Quentin Tarantino is his usual irascible self in his New York Times interview with Bret Easton Ellis, sounding off on race, gender and filmmaking with his standard mix of brash honesty and an armful of disses disguised as compliments. Here are the four most notable moments:
When he told black critics that his race was irrelevant:
Boldly stating that “if you’ve made money being a critic in black culture in the last 20 years you have to deal with me,” Tarantino told Ellis that he wasn’t bothered by black critics who wrote negative reviews of “Django Unchained,” but he was frustrated by critics' motivations.
"The bad taste that was left in my mouth had to do with this: It’s been a long time since the subject of a writer’s skin was mentioned as often as mine. You wouldn’t think the color of a writer’s skin should have any effect on the words themselves. In a lot of the more ugly pieces my motives were really brought to bear in the most negative way. It’s like I’m some supervillain coming up with this stuff.’’

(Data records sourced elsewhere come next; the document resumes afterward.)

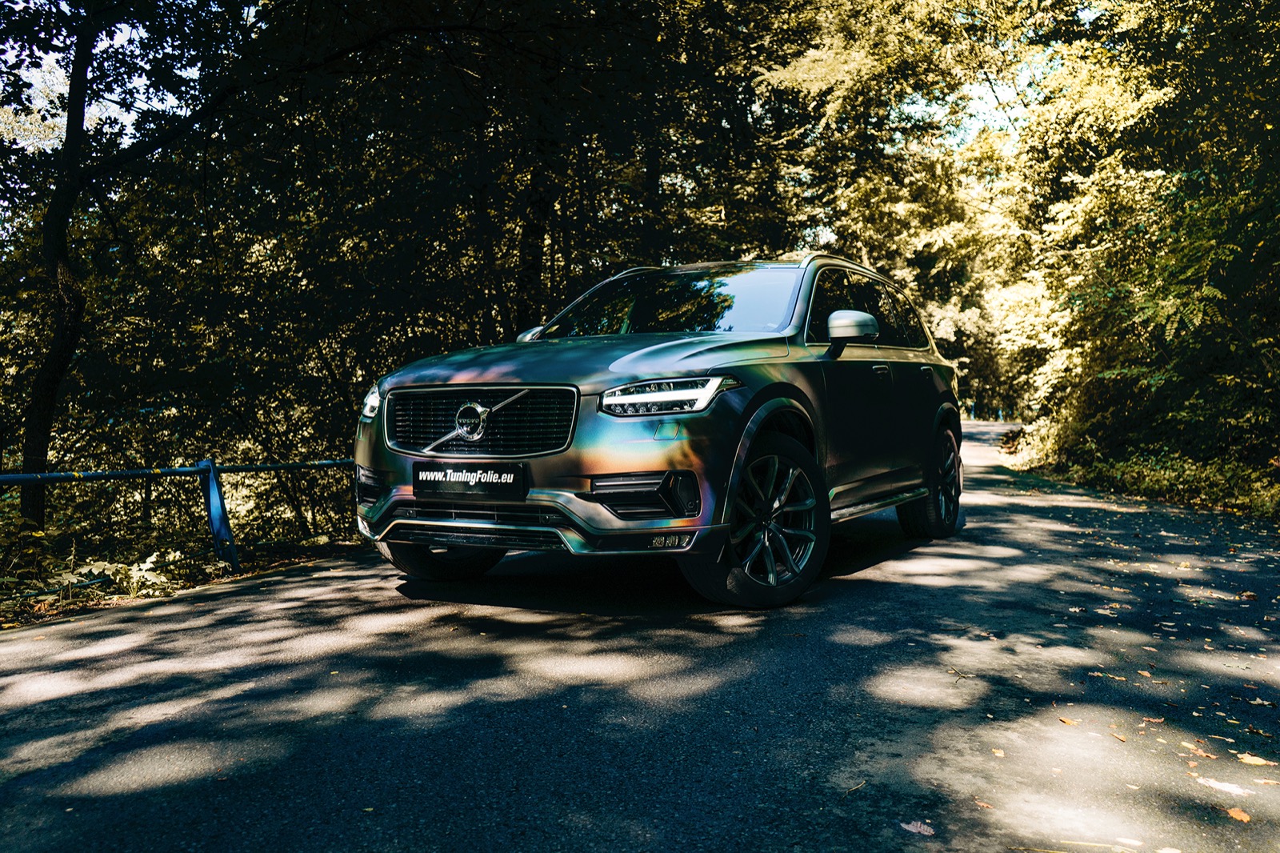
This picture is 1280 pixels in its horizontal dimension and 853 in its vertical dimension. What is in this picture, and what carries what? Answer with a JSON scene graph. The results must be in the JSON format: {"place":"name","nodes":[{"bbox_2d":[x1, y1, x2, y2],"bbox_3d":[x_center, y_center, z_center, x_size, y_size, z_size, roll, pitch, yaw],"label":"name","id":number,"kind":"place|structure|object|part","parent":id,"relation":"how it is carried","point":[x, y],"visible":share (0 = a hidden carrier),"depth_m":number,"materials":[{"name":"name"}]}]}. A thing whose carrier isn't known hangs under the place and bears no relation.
{"place":"outdoors","nodes":[
{"label":"outdoors","id":0,"kind":"place"},
{"bbox_2d":[0,524,368,629],"label":"verge","id":1,"kind":"structure","parent":0,"point":[184,588],"materials":[{"name":"green plant"}]},
{"bbox_2d":[0,506,72,603],"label":"shrub","id":2,"kind":"object","parent":1,"relation":"on","point":[14,580],"visible":0.68,"depth_m":6.91,"materials":[{"name":"green plant"}]},
{"bbox_2d":[76,550,183,595],"bbox_3d":[-3.352,0.974,6.982,0.657,0.305,0.697,1,2,28],"label":"shrub","id":3,"kind":"object","parent":1,"relation":"on","point":[144,568],"visible":0.61,"depth_m":6.96,"materials":[{"name":"green plant"}]},
{"bbox_2d":[0,0,283,537],"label":"tree","id":4,"kind":"object","parent":1,"relation":"on","point":[49,414],"visible":0.99,"depth_m":8.89,"materials":[{"name":"plant"}]},
{"bbox_2d":[0,456,355,589],"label":"metal railing","id":5,"kind":"object","parent":1,"relation":"on","point":[209,470],"visible":0.71,"depth_m":7.60,"materials":[{"name":"metal"}]},
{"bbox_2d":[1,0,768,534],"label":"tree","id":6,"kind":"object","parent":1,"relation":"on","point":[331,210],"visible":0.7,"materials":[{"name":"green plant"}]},
{"bbox_2d":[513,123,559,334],"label":"tree","id":7,"kind":"object","parent":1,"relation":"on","point":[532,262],"visible":0.47,"depth_m":13.18,"materials":[{"name":"brown plant"}]},
{"bbox_2d":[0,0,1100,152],"label":"sky","id":8,"kind":"structure","parent":0,"point":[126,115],"materials":[{"name":"blue"}]},
{"bbox_2d":[0,420,1279,852],"label":"road","id":9,"kind":"structure","parent":0,"point":[154,744],"materials":[{"name":"grey asphalt"}]},
{"bbox_2d":[350,252,964,609],"bbox_3d":[0.450,-0.065,6.467,1.940,1.661,4.519,1,2,28],"label":"car","id":10,"kind":"object","parent":9,"relation":"on","point":[599,518],"visible":0.96,"depth_m":5.03,"materials":[{"name":"metal"}]},
{"label":"headlight","id":11,"kind":"part","parent":10,"relation":"part of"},
{"label":"wheel","id":12,"kind":"part","parent":10,"relation":"part of","materials":[{"name":"black rubber"}]},
{"bbox_2d":[412,461,527,499],"bbox_3d":[-0.782,0.247,4.818,0.638,0.171,0.081,1,2,28],"label":"license plate","id":13,"kind":"object","parent":10,"relation":"attached to","point":[487,483],"visible":0.97,"depth_m":4.79,"materials":[{"name":"black plastic"}]},
{"label":"grille","id":14,"kind":"part","parent":10,"relation":"part of","materials":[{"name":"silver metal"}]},
{"label":"mirror","id":15,"kind":"part","parent":10,"relation":"part of","materials":[{"name":"mirror"}]},
{"label":"hood","id":16,"kind":"part","parent":10,"relation":"part of","materials":[{"name":"metal"}]},
{"label":"headlight","id":17,"kind":"part","parent":10,"relation":"part of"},
{"label":"windshield","id":18,"kind":"part","parent":10,"relation":"part of","materials":[{"name":"black glass"}]},
{"label":"wheel","id":19,"kind":"part","parent":10,"relation":"part of","materials":[{"name":"black rubber"}]},
{"label":"mirror","id":20,"kind":"part","parent":10,"relation":"part of","materials":[{"name":"mirror"}]},
{"label":"windows","id":21,"kind":"part","parent":10,"relation":"part of","materials":[{"name":"black glass"}]},
{"label":"door handle","id":22,"kind":"part","parent":10,"relation":"part of","materials":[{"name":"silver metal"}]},
{"label":"door handle","id":23,"kind":"part","parent":10,"relation":"part of","materials":[{"name":"metal"}]},
{"label":"wheel","id":24,"kind":"part","parent":10,"relation":"part of","materials":[{"name":"black rubber"}]},
{"bbox_2d":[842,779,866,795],"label":"twig","id":25,"kind":"object","parent":9,"relation":"on","point":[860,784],"visible":0.9,"depth_m":2.73,"materials":[{"name":"brown wood"}]},
{"bbox_2d":[900,819,935,834],"bbox_3d":[0.647,0.934,2.493,0.089,0.010,0.080,1,2,28],"label":"fallen leaf","id":26,"kind":"object","parent":9,"relation":"on","point":[910,826],"visible":0.96,"depth_m":2.48,"materials":[{"name":"brown plant"}]},
{"bbox_2d":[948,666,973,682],"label":"twig","id":27,"kind":"object","parent":9,"relation":"on","point":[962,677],"visible":0.92,"depth_m":3.91,"materials":[{"name":"brown wood"}]},
{"bbox_2d":[974,798,993,809],"bbox_3d":[0.847,0.936,2.647,0.068,0.010,0.088,0,2,-11],"label":"fallen leaf","id":28,"kind":"object","parent":9,"relation":"on","point":[982,804],"visible":0.77,"depth_m":2.64,"materials":[{"name":"brown plant"}]},
{"bbox_2d":[991,747,1006,756],"bbox_3d":[1.033,0.935,3.077,0.046,0.011,0.080,0,2,18],"label":"fallen leaf","id":29,"kind":"object","parent":9,"relation":"on","point":[998,754],"visible":0.78,"depth_m":3.07,"materials":[{"name":"brown"}]},
{"bbox_2d":[1057,716,1078,725],"bbox_3d":[1.346,0.924,3.352,0.069,0.012,0.092,0,2,4],"label":"fallen leaf","id":30,"kind":"object","parent":9,"relation":"on","point":[1070,722],"visible":0.83,"depth_m":3.35,"materials":[{"name":"brown plant"}]},
{"bbox_2d":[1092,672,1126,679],"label":"fallen leaf","id":31,"kind":"object","parent":9,"relation":"on","point":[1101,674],"visible":0.82,"depth_m":3.87,"materials":[{"name":"brown plant"}]},
{"bbox_2d":[1109,730,1127,742],"bbox_3d":[1.416,0.919,3.167,0.078,0.011,0.114,0,2,-2],"label":"fallen leaf","id":32,"kind":"object","parent":9,"relation":"on","point":[1123,739],"visible":0.83,"depth_m":3.16,"materials":[{"name":"brown plant"}]},
{"bbox_2d":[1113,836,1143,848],"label":"fallen leaf","id":33,"kind":"object","parent":9,"relation":"on","point":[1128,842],"visible":0.96,"depth_m":2.43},
{"bbox_2d":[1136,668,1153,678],"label":"fallen leaf","id":34,"kind":"object","parent":9,"relation":"on","point":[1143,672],"visible":0.82,"depth_m":3.91,"materials":[{"name":"brown plant"}]},
{"bbox_2d":[1140,715,1165,724],"bbox_3d":[1.615,0.923,3.366,0.100,0.012,0.114,0,2,-6],"label":"fallen leaf","id":35,"kind":"object","parent":9,"relation":"on","point":[1153,719],"visible":0.81,"depth_m":3.35,"materials":[{"name":"brown plant"}]},
{"bbox_2d":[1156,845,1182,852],"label":"fallen leaf","id":36,"kind":"object","parent":9,"relation":"on","point":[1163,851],"visible":0.98,"depth_m":2.39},
{"bbox_2d":[1182,740,1216,758],"bbox_3d":[1.609,0.928,3.060,0.088,0.013,0.115,0,2,10],"label":"fallen leaf","id":37,"kind":"object","parent":9,"relation":"on","point":[1206,754],"visible":0.83,"depth_m":3.06,"materials":[{"name":"brown plant"}]},
{"bbox_2d":[1195,776,1251,796],"bbox_3d":[1.529,0.941,2.792,0.157,0.010,0.084,1,2,28],"label":"fallen leaf","id":38,"kind":"object","parent":9,"relation":"on","point":[1223,784],"visible":0.87,"depth_m":2.79,"materials":[{"name":"white"}]},
{"bbox_2d":[1225,805,1251,822],"bbox_3d":[1.464,0.948,2.613,0.066,0.012,0.087,1,2,28],"label":"fallen leaf","id":39,"kind":"object","parent":9,"relation":"on","point":[1234,811],"visible":0.92,"depth_m":2.61,"materials":[{"name":"orange plant"}]},
{"bbox_2d":[1236,751,1275,766],"bbox_3d":[1.743,0.942,3.025,0.118,0.014,0.097,1,2,28],"label":"fallen leaf","id":40,"kind":"object","parent":9,"relation":"on","point":[1250,762],"visible":0.96,"depth_m":3.01,"materials":[{"name":"yellow plant"}]},
{"bbox_2d":[1246,695,1275,707],"bbox_3d":[2.054,0.903,3.519,0.124,0.018,0.132,1,2,28],"label":"fallen leaf","id":41,"kind":"object","parent":9,"relation":"on","point":[1256,702],"visible":0.93,"depth_m":3.50,"materials":[{"name":"brown plant"}]},
{"bbox_2d":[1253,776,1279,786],"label":"fallen leaf","id":42,"kind":"object","parent":9,"relation":"on","point":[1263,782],"visible":0.95,"depth_m":2.79,"materials":[{"name":"brown"}]},
{"label":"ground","id":43,"kind":"structure","parent":0},
{"bbox_2d":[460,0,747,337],"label":"tree","id":44,"kind":"object","parent":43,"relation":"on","point":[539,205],"visible":0.7,"depth_m":15.13,"materials":[{"name":"plant"}]},
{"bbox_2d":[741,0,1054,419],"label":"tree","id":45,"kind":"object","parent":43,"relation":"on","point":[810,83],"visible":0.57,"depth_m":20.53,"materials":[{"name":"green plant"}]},
{"bbox_2d":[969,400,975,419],"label":"post","id":46,"kind":"object","parent":43,"relation":"on","point":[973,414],"visible":0.78,"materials":[{"name":"blue metal"}]},
{"bbox_2d":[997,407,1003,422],"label":"post","id":47,"kind":"object","parent":43,"relation":"on","point":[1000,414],"visible":0.86,"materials":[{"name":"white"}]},
{"bbox_2d":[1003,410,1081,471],"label":"shrub","id":48,"kind":"object","parent":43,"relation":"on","point":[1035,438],"visible":0.45,"depth_m":18.63,"materials":[{"name":"plant"}]},
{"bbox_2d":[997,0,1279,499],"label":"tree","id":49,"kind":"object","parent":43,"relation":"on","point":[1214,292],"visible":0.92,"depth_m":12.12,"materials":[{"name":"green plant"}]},
{"bbox_2d":[1032,445,1279,519],"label":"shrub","id":50,"kind":"object","parent":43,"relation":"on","point":[1188,474],"visible":0.54,"depth_m":12.00,"materials":[{"name":"green plant"}]}
]}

When he suggested that it was “exciting” that a woman had made a good war film
Talking about the 2010 Oscars, when his "Inglourious Basterds" lost to "The Hurt Locker" in the categories of Best Picture, Director and Original Screenplay, Tarantino honed in on director Kathryn Bigelow's gender as justification for the film's sweep.
‘‘It bugged me that Mark Boal won Best Screenplay for that movie,’’ Tarantino now admits. ‘‘The Kathryn Bigelow thing — I got it. Look, it was exciting that a woman had made such a good war film, and it was the first movie about the Iraq War that said something. And it wasn’t like I lost to something dreadful. It’s not like ‘E.T.’ losing to ‘Gandhi.’ ’’

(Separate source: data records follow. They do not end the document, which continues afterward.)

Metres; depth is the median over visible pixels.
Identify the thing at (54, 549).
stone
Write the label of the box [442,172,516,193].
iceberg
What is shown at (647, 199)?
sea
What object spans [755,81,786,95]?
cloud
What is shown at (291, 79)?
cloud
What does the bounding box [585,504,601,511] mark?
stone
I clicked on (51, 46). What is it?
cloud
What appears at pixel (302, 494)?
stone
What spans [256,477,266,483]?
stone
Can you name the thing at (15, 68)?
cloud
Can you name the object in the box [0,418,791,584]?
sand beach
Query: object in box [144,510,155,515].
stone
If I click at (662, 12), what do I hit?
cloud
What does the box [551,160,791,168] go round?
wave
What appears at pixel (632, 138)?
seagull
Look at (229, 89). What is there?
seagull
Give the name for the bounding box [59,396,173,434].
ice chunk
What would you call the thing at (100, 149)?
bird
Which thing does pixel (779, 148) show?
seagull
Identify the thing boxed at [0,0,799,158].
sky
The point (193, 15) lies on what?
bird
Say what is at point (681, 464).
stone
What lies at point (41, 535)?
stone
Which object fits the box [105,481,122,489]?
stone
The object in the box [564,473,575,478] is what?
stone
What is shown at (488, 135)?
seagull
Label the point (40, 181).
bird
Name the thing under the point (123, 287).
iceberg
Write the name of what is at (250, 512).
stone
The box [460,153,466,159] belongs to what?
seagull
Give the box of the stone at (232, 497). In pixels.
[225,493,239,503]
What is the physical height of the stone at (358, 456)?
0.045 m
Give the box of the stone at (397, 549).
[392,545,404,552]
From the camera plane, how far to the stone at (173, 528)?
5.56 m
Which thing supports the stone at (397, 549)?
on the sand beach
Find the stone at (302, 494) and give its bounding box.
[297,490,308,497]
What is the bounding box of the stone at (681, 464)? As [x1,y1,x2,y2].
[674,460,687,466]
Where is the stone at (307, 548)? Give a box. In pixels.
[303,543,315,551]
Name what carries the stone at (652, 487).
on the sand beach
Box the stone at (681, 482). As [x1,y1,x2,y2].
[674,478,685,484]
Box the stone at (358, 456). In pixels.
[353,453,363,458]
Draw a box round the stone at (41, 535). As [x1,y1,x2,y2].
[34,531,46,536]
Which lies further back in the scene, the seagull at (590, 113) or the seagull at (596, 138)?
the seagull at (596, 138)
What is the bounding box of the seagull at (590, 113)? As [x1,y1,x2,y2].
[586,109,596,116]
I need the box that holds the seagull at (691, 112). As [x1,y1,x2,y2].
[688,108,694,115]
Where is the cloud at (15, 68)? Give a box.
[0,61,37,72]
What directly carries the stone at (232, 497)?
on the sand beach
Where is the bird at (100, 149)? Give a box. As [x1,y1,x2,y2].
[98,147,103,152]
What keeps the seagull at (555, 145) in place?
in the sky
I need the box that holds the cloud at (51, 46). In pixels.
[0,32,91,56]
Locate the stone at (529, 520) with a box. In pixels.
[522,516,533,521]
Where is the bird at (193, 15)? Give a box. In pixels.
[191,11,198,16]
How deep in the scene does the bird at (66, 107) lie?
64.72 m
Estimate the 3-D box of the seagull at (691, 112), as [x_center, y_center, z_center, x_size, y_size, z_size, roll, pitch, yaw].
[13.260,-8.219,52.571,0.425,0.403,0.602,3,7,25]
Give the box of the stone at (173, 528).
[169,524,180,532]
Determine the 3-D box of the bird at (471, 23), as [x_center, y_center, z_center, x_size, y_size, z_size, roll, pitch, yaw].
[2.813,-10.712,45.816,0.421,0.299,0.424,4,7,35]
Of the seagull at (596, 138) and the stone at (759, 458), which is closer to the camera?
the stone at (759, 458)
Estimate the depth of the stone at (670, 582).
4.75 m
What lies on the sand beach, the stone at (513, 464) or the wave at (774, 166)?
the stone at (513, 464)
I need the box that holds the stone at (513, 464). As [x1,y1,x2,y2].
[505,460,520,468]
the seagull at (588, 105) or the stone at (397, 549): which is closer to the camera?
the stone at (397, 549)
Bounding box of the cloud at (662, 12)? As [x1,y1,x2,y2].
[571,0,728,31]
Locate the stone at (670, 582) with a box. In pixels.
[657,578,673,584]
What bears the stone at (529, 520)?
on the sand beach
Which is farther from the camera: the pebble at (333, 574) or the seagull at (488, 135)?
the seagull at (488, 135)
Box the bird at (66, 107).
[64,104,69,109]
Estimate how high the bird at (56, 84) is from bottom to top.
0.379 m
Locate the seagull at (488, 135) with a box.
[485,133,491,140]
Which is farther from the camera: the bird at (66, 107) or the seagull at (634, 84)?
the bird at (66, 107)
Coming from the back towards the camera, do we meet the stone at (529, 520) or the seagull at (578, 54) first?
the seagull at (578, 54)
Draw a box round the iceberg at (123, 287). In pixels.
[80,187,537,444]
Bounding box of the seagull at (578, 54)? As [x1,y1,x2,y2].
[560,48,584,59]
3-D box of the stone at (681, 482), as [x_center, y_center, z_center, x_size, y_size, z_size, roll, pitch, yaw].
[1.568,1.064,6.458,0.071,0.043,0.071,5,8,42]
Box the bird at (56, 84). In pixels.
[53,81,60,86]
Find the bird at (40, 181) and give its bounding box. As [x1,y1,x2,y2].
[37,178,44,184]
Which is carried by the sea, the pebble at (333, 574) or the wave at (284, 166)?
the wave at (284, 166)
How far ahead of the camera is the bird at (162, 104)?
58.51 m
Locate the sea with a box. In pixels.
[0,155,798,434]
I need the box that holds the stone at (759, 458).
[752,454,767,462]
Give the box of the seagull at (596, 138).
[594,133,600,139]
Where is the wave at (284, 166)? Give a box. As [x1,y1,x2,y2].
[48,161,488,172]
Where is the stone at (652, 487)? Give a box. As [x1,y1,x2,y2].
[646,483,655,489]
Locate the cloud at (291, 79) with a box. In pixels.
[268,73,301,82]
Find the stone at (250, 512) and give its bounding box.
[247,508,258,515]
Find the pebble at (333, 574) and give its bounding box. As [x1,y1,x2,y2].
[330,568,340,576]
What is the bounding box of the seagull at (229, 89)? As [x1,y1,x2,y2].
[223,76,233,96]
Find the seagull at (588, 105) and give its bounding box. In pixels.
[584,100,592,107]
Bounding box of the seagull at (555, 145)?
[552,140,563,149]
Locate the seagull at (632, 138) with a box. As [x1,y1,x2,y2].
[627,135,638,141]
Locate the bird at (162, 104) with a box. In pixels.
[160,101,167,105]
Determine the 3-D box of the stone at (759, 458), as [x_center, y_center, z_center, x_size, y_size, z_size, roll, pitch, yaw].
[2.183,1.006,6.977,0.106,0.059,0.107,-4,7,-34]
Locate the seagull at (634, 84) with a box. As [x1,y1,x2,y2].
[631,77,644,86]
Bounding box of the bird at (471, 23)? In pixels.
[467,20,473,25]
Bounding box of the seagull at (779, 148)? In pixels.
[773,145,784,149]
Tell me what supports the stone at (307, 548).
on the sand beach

When he tried to be positive about his fellow filmmakers:
Tarantino tries to be complimentary of some of his fellow filmmakers, but he can't help undermining his praise with some cutting jabs:
David Fincher? "Even when I don’t like his movies I walk around thinking about them for a week or so.’’
Wes Anderson? ‘‘ ‘The Grand Budapest Hotel’ is not really my thing, but I kind of loved it. The fact that I wasn’t a die-hard fan before made me even more happy that I could finally embrace him.’’
Judd Apatow? ‘‘His audience is getting smaller and smaller but I think he’s getting better and better.’’
When he seemed to suggest that “Selma” was basically a made-for TV movie
When Ellis asks Tarantino about the Oscars snubbing Ava DuVernay's Martin Luther King biopic "Selma" this year, Tarantino comes in with another of his classic backhanded compliments:
Tarantino shrugs diplomatically: ‘‘She did a really good job on ‘Selma’ but ‘Selma’ deserved an Emmy."